## TEXT PASSAGE
The popular noodles, garnished with Cadbury’s Gems or MnMs, created a stir on Social Media. It was not the only one. It inspired another dessert, created by mixing crumbled Oreo cookies with boiled Maggi, much to the delight of meme-makers.

Deepa Reddy, founder of Fonce Chocolates in Hyderabad, says she still has nightmares about an encounter with chocolate dosas. “I saw it on a menu in Hyderabad and felt bad for both the dosa and chocolate. I love both, but cannot imagine putting the two together, even for the sake of experimenting.” She tried chocolate makhana (fox nut) too and was left disappointed, she says.

Nevertheless, Deepa is eager to push boundaries too: At Fonce, she has introduced potato wafers with chocolate (on the lines of popular Royce chocolate potato wafers), and also offers more conventional combinations with fresh fruits like kiwi and pineapple.

Indians are not the only ones experimenting with unexpected combinations; worldwide, there have been experiments like chocolate pasta, chocolate mushroom, chocolate Cheetos, chocolate octopus and more. And then there is the oddly seductive chocolate bacon.

In the meantime, however, many connoisseurs prefer their bars unsullied by distracting ingredients. Ameen Barazandeh, founder of the European style patisserie Feranoz in Hyderabad, says, “What goes for me, might not work for someone else. I wouldn’t want to experiment much with chocolate for my products: I like to stick to the classics.”

Chef Mandaar Sukhtankar, corporate chef at Windmills in Bengaluru, says, “At an official dinner in Italy I had the misfortune of putting oysters in chocolate sauce in my mouth. Though I gulped it down at the dinner table, the rest of the evening had me wondering how the dish was even thought of. Sometimes a dish is made to sensationalise, hence even negative publicity works. The curiosity around an unusual dish or pairing itself is enough to drive diners to the restaurant.”

Undeterred? Try chocolate momo or chocolate idli, both getting startlingly easy to find now. Sheetal Saxena, founder of Colocal Chocolates in Delhi, discusses how she introduced chicken with chocolate and wine sauce, which diners would order that out of curiosity. “We eventually discontinued it because the demand wasn’t meeting the work that went into preparing the sauce. In my next experiment with chocolate bars, I will be introducing lavender chocolate and I am 100% sure it will hit the right note with chocolate lovers.”

## PROVIDED MATERIAL
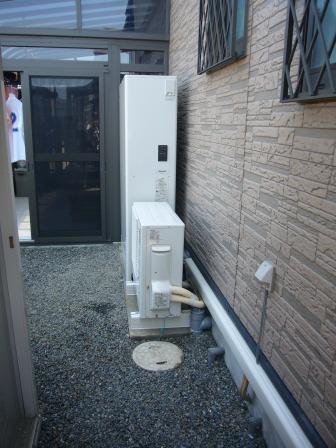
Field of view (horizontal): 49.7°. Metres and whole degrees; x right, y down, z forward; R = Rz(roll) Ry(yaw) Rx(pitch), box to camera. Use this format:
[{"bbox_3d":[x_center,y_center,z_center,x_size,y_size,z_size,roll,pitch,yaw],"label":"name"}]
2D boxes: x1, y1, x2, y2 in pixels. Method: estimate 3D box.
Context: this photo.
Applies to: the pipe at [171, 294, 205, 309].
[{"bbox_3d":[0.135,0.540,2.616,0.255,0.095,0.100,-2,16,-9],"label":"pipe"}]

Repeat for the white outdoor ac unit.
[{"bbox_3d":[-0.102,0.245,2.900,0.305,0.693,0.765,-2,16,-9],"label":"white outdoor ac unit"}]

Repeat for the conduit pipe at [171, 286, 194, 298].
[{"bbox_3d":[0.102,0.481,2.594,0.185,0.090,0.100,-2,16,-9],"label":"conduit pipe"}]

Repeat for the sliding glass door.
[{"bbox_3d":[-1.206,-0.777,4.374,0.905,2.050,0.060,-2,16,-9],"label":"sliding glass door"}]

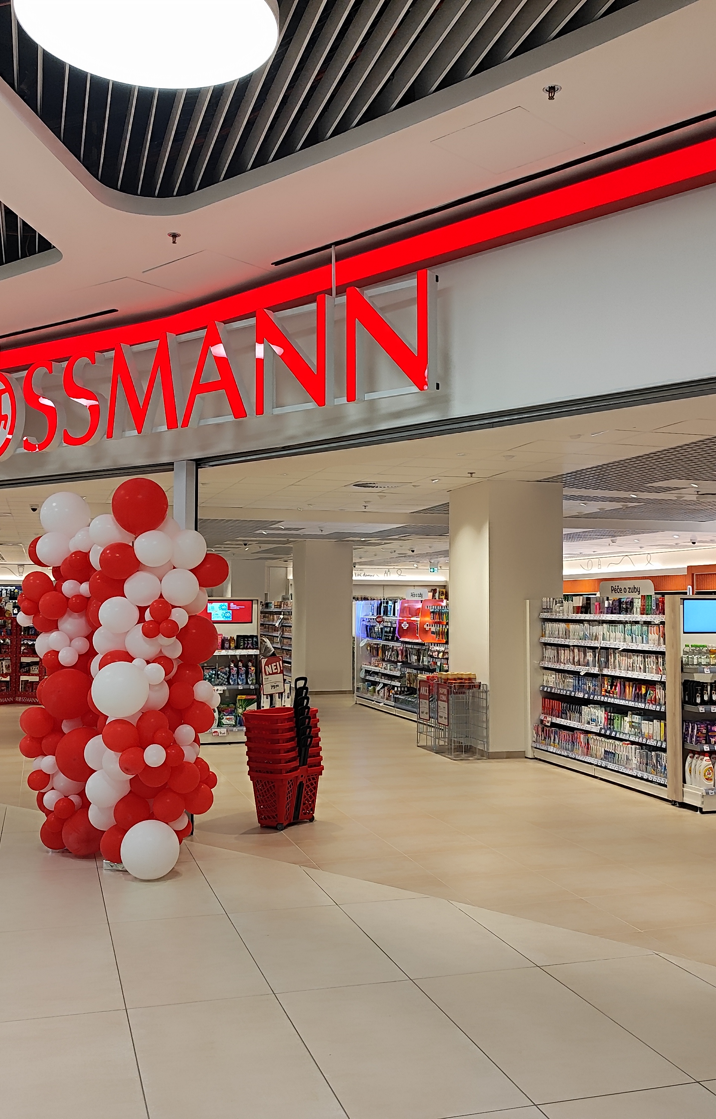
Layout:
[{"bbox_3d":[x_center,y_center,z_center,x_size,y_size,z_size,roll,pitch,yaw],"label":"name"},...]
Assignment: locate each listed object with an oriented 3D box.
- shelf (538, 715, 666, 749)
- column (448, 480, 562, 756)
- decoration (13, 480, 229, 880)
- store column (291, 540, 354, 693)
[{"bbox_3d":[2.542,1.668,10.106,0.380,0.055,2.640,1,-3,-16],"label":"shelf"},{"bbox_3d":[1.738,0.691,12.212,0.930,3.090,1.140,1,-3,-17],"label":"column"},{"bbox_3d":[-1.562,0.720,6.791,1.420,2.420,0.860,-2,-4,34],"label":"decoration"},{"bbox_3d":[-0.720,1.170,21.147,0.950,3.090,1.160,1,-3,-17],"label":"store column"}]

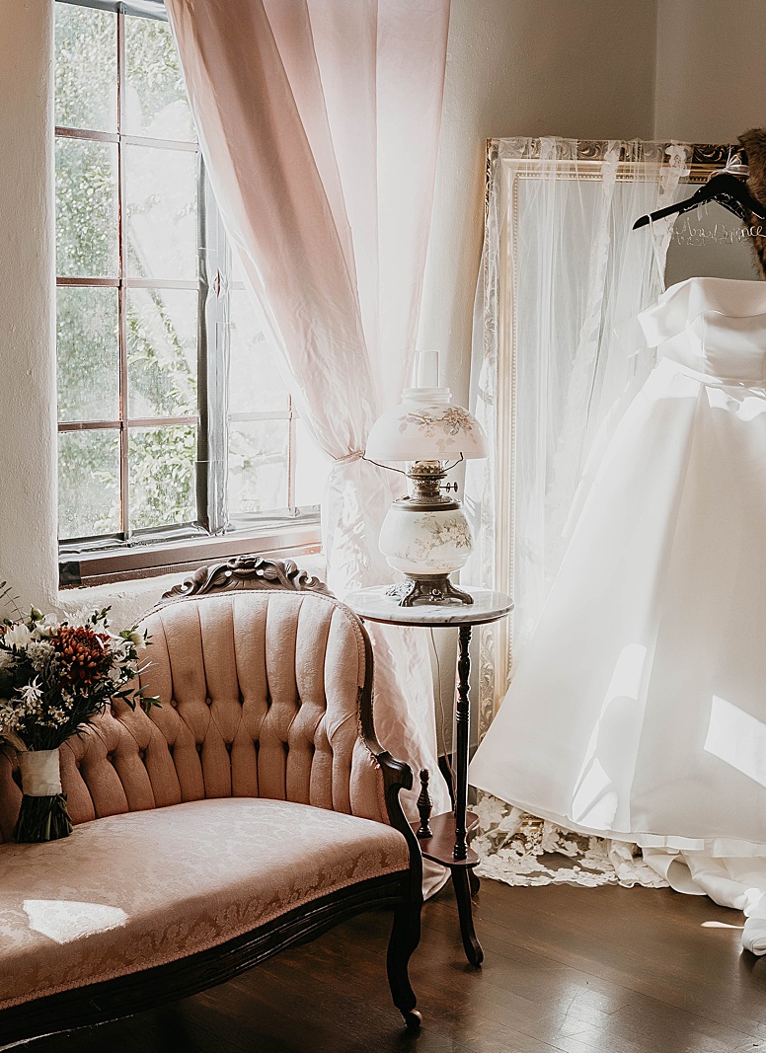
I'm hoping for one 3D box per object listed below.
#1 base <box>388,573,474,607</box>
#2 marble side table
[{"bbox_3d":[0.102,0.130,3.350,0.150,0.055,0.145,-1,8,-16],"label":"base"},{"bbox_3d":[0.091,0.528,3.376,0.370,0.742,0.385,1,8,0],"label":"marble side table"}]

## WHAT IS REQUIRED
Answer these questions from the passage on unusual chocolate pairings above:
1. What dish did Deepa Reddy see on a menu in Hyderabad?
2. At what occasion did Mandaar Sukhtankar eat oysters in chocolate sauce?
3. What flavor does Sheetal Saxena plan to introduce in her next chocolate bar experiment?

## EXPECTED ANSWER
1. Chocolate dosas.
2. An official dinner in Italy.
3. Lavender chocolate.